HOW TO COMPLETE THIS TASK:
In the rows below, substitute "Phone" for every occurrence of "Tel.", and write out all the lines again with nothing else changed.

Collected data

□ □ □ □ □

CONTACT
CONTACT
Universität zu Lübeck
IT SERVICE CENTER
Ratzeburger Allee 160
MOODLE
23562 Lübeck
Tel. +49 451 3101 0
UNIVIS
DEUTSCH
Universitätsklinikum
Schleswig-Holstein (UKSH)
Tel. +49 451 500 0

□ □ □ □ □

RESULT FOR THIS EXERCISE:
CONTACT
CONTACT
Universität zu Lübeck
IT SERVICE CENTER
Ratzeburger Allee 160
MOODLE
23562 Lübeck
Phone +49 451 3101 0
UNIVIS
DEUTSCH
Universitätsklinikum
Schleswig-Holstein (UKSH)
Phone +49 451 500 0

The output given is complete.